Instructions for the task: Every line with the string "salute" must be copied from the entries below.

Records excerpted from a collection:
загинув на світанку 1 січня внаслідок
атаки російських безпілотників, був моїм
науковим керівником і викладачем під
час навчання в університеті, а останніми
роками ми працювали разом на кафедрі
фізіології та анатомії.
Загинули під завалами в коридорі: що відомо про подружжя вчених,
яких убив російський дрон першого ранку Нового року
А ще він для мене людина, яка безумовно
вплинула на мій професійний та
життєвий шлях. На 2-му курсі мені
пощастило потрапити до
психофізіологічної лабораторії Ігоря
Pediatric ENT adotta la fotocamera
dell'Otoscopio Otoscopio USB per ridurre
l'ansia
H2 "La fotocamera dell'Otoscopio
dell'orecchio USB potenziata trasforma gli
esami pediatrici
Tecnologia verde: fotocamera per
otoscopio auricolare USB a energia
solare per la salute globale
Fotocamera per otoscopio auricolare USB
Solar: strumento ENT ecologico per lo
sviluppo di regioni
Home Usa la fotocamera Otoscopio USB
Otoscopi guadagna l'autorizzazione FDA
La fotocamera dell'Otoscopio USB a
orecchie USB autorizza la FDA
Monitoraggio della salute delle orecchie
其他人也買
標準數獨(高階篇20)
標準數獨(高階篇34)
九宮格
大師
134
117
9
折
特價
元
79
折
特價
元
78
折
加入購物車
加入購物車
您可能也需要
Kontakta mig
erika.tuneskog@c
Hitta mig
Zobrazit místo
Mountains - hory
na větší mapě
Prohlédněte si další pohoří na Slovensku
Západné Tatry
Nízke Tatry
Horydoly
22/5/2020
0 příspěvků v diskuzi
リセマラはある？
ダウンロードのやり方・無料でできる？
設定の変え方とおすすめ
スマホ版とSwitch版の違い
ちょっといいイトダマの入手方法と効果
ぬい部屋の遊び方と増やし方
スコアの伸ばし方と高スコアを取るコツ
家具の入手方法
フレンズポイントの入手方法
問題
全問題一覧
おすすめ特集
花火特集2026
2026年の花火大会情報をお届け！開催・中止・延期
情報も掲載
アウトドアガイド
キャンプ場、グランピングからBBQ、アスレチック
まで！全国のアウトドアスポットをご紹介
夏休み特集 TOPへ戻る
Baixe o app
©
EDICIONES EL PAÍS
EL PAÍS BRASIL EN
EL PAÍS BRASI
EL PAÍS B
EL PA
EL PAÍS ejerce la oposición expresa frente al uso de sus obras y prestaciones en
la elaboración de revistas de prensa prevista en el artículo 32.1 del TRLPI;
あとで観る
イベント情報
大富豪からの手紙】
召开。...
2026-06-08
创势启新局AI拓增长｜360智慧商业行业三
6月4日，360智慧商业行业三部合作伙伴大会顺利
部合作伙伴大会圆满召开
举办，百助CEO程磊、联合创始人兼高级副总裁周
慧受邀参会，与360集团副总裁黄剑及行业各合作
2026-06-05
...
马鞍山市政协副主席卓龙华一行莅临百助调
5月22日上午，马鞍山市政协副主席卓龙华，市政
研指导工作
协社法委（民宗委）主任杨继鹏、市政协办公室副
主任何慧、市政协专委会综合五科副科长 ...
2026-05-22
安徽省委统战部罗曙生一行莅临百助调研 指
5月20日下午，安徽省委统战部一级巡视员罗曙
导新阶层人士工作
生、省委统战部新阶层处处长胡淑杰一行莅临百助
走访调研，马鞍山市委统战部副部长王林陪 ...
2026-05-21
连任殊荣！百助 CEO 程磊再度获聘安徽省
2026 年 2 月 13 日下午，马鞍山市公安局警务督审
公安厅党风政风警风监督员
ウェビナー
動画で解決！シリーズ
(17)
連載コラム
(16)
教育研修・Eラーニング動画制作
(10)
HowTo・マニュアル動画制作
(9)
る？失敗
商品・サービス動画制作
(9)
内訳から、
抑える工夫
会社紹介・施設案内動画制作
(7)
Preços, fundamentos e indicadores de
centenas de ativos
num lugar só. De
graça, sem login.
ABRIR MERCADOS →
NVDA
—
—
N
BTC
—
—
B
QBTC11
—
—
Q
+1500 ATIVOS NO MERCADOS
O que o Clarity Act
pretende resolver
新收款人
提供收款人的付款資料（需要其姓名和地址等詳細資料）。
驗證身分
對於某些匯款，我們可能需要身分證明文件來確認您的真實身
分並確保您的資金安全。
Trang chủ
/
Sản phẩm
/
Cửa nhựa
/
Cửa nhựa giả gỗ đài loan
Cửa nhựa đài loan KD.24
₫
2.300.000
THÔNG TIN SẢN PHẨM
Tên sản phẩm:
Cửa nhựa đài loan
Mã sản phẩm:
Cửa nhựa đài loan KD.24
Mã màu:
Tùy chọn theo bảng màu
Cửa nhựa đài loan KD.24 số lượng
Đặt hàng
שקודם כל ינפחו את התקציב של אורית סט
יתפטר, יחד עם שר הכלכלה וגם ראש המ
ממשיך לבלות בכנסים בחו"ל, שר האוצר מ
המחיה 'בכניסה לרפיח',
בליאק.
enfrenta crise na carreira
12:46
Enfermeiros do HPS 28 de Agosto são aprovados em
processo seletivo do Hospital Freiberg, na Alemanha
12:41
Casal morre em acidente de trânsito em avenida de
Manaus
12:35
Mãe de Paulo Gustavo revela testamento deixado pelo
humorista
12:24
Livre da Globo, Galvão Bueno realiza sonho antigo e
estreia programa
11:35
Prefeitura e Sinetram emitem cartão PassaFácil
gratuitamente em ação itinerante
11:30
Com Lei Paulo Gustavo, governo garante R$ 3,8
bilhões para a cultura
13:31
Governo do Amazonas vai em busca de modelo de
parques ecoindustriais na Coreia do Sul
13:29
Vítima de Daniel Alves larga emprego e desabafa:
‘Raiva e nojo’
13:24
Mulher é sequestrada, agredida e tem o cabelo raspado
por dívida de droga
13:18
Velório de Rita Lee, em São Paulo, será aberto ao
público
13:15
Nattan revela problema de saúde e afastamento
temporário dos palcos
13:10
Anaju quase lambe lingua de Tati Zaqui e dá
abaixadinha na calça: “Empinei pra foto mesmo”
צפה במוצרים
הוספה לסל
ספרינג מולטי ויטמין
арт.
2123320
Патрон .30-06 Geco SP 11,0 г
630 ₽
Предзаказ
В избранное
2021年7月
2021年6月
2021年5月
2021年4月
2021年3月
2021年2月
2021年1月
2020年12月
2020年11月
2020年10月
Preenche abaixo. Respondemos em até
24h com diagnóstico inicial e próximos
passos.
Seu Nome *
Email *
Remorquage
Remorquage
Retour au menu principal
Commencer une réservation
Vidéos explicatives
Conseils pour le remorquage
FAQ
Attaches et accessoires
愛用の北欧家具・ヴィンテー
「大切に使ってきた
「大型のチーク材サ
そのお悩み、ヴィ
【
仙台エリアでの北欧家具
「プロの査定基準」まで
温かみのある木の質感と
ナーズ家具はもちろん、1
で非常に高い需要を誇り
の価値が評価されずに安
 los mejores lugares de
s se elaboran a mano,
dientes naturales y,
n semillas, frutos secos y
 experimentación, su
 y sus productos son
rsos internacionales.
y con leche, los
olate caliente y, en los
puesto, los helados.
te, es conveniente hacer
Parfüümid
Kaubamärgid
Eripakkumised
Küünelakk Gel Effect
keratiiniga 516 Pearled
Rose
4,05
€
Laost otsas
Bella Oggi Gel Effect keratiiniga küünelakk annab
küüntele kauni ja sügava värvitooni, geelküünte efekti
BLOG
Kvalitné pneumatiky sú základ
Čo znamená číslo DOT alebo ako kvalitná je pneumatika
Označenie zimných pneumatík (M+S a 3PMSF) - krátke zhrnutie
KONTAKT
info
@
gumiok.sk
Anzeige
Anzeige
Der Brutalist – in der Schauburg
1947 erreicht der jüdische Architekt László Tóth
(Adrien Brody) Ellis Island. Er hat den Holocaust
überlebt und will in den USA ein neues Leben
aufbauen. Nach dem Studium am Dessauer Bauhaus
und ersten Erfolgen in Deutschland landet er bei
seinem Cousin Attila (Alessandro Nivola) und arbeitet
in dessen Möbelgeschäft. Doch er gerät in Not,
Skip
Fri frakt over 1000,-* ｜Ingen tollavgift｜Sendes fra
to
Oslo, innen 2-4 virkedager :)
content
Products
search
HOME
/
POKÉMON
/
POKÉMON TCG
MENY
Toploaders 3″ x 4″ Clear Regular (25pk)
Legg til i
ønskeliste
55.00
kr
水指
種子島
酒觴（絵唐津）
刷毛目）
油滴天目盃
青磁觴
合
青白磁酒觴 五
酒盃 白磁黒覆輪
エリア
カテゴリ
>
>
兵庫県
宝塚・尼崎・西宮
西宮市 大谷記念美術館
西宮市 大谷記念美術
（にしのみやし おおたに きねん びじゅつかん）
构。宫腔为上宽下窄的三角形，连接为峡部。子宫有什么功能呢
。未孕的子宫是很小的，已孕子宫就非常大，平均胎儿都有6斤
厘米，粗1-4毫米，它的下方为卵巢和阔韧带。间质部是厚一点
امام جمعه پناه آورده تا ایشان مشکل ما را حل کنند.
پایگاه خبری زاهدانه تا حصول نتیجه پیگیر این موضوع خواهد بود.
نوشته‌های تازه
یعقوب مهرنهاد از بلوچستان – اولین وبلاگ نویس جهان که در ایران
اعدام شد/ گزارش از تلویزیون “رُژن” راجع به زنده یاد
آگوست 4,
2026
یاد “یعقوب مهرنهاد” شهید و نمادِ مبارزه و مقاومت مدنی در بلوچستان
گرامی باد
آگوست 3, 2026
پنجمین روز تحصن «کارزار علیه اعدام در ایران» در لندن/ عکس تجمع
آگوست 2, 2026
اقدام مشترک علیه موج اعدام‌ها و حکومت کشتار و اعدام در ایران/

Task answer:
solare per la salute globale
Monitoraggio della salute delle orecchie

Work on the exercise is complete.